++++ Data provided ++++

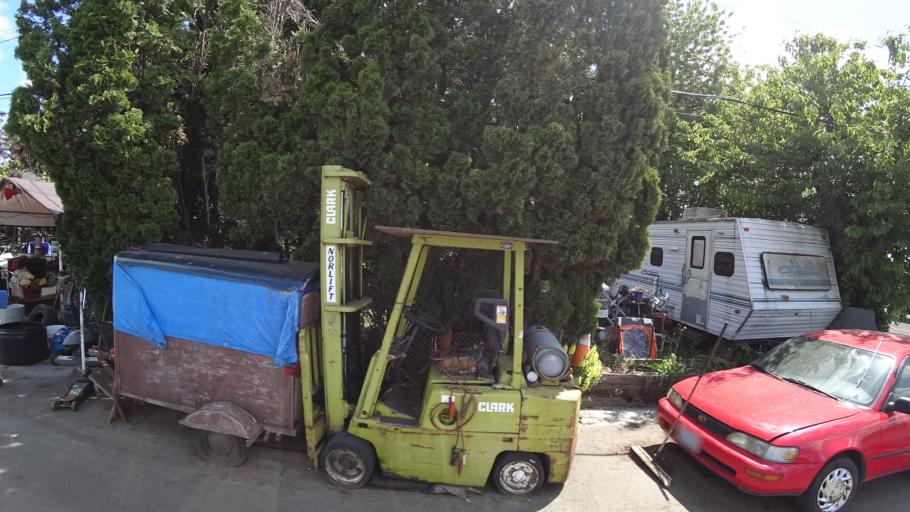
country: US
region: Oregon
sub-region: Washington County
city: Hillsboro
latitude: 45.5172
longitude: -122.9929
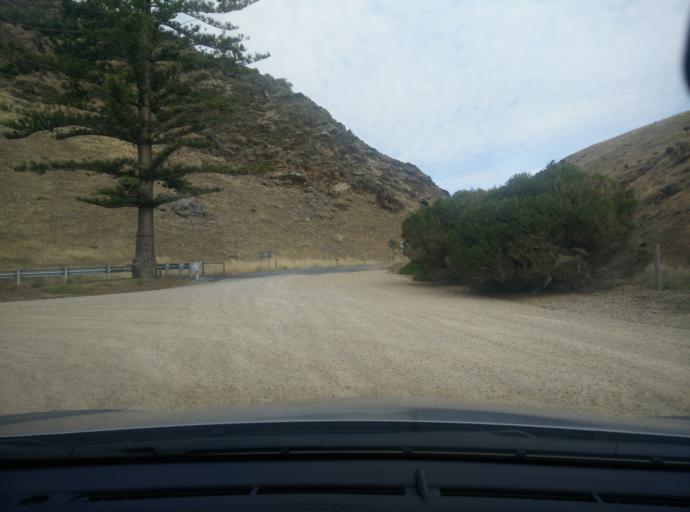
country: AU
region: South Australia
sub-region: Yankalilla
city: Normanville
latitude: -35.4813
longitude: 138.2750
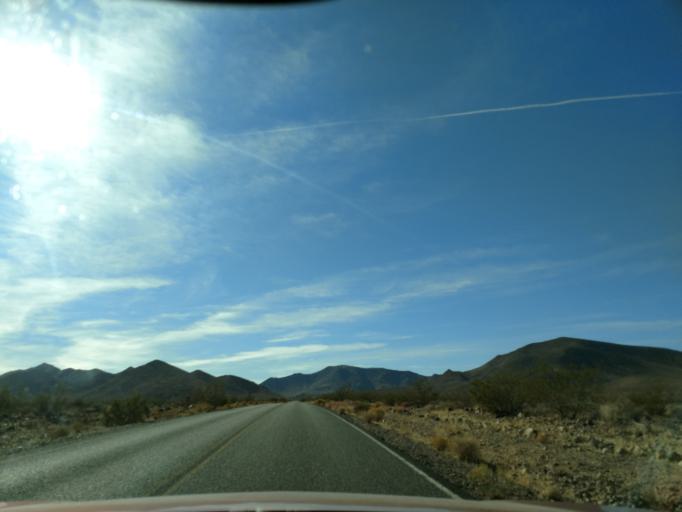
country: US
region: Nevada
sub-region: Nye County
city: Beatty
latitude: 36.8192
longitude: -116.8971
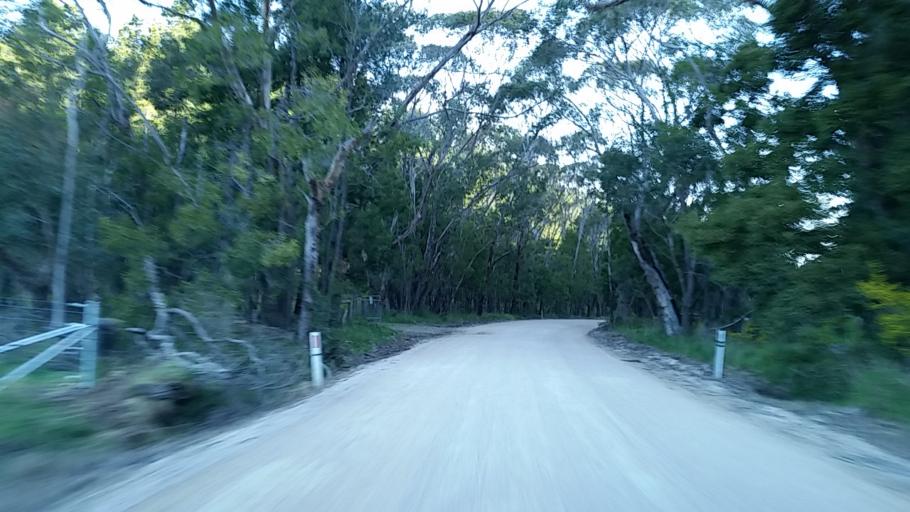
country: AU
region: South Australia
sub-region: Mount Barker
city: Meadows
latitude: -35.2542
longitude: 138.7067
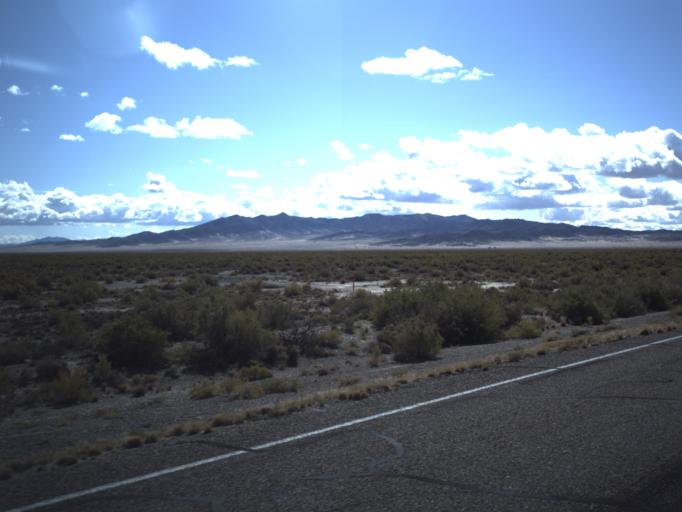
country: US
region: Nevada
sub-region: White Pine County
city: McGill
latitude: 39.0451
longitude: -114.0363
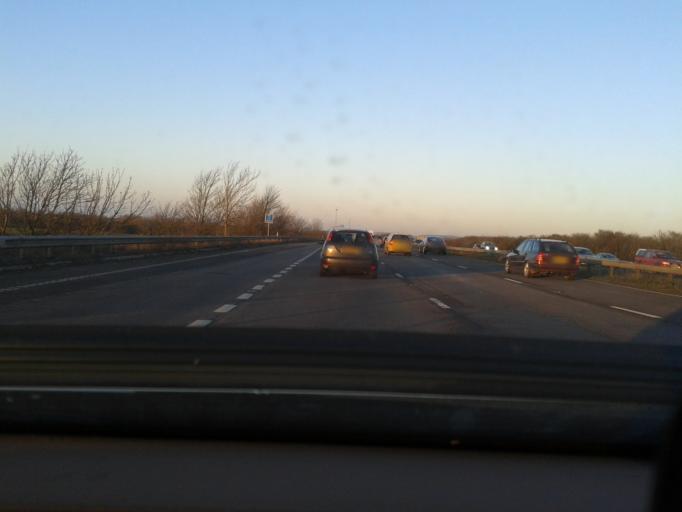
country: GB
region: England
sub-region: North Somerset
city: St. Georges
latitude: 51.3654
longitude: -2.8913
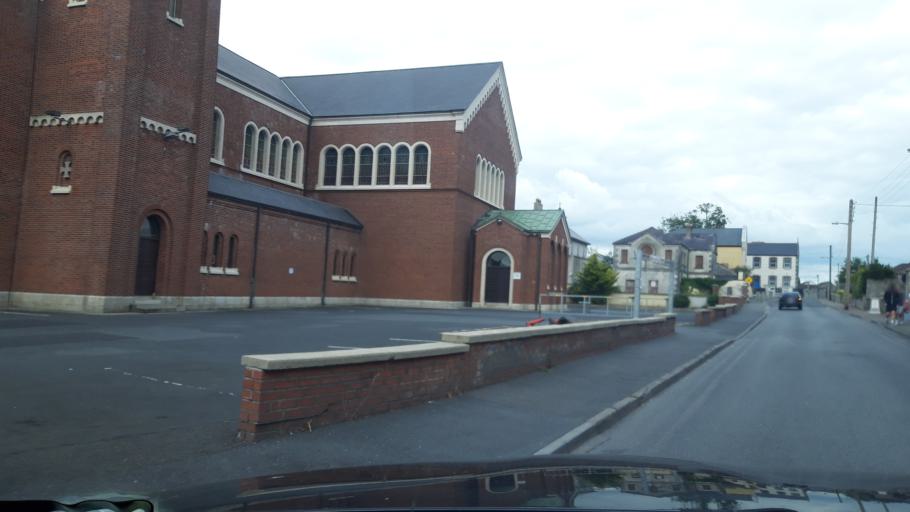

++++

• **Instructions to follow**: Pick out each line in the items above that contains the word "longitude" and copy it. Case counts.

• **Completed task**:
longitude: -122.9929
longitude: 138.2750
longitude: -116.8971
longitude: 138.7067
longitude: -114.0363
longitude: -2.8913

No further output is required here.